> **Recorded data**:
+++++

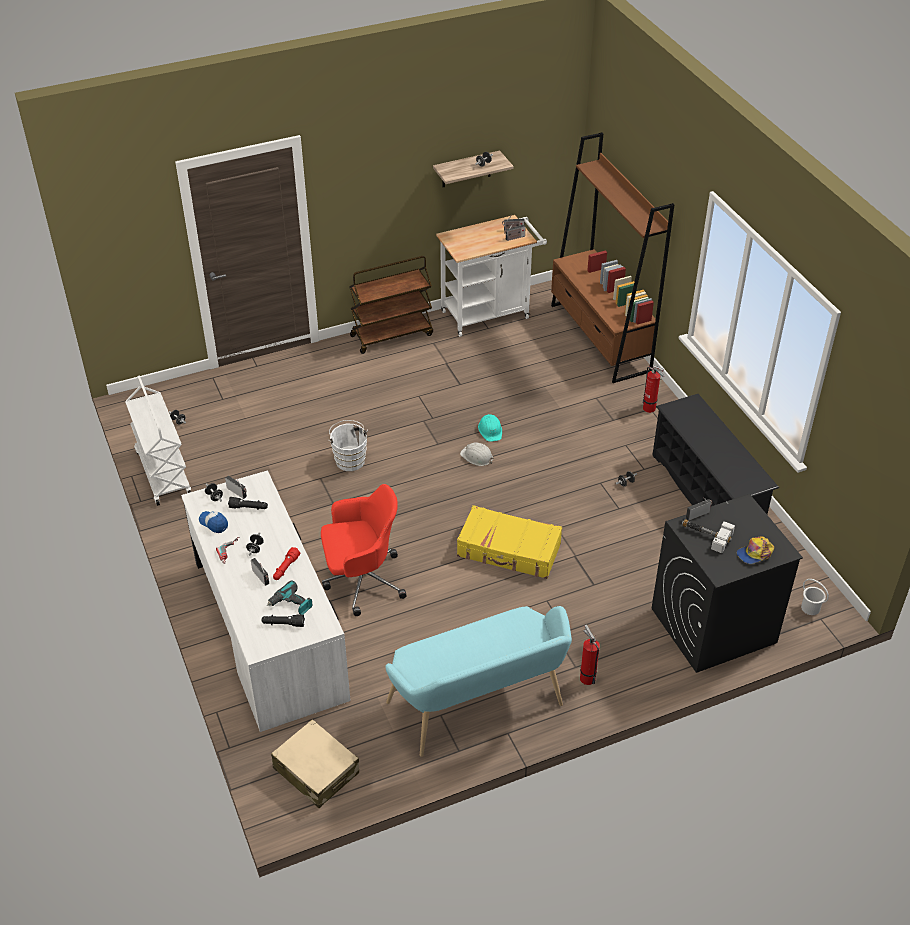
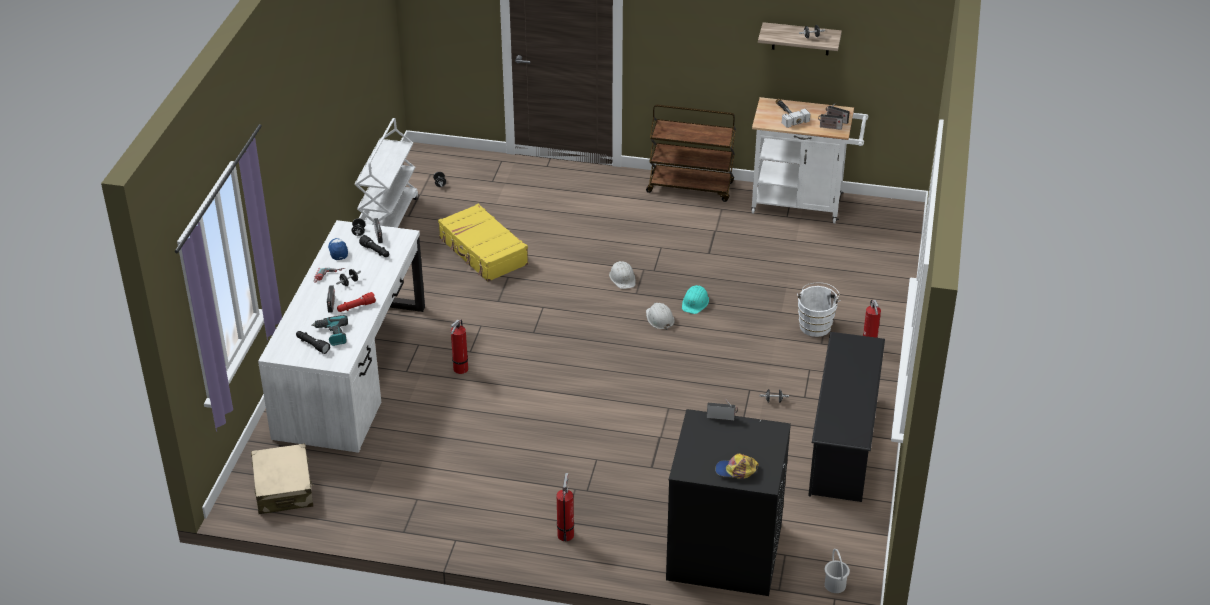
camera: 35 degrees right, 5 degrees down
red office chair [321,484,407,616] -> fire extinguisher [451,320,468,374]
white bucket [329,420,368,471] -> white bucket moved to [797,283,841,337]
turquoise bench [385,606,572,757] -> none
yellow suitcase [457,505,562,579] -> yellow suitcase moved to [438,204,528,282]
brown bookcase [551,132,675,383] -> none
hammer [682,519,735,553] -> hammer moved to [776,99,810,128]
none -> white hard hat [609,261,636,289]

+++++

Your copy of the entries must be exact and must contain no pictures.

> **Result of this exercise**:
camera: 35 degrees right, 5 degrees down
red office chair [321,484,407,616] -> fire extinguisher [451,320,468,374]
white bucket [329,420,368,471] -> white bucket moved to [797,283,841,337]
turquoise bench [385,606,572,757] -> none
yellow suitcase [457,505,562,579] -> yellow suitcase moved to [438,204,528,282]
brown bookcase [551,132,675,383] -> none
hammer [682,519,735,553] -> hammer moved to [776,99,810,128]
none -> white hard hat [609,261,636,289]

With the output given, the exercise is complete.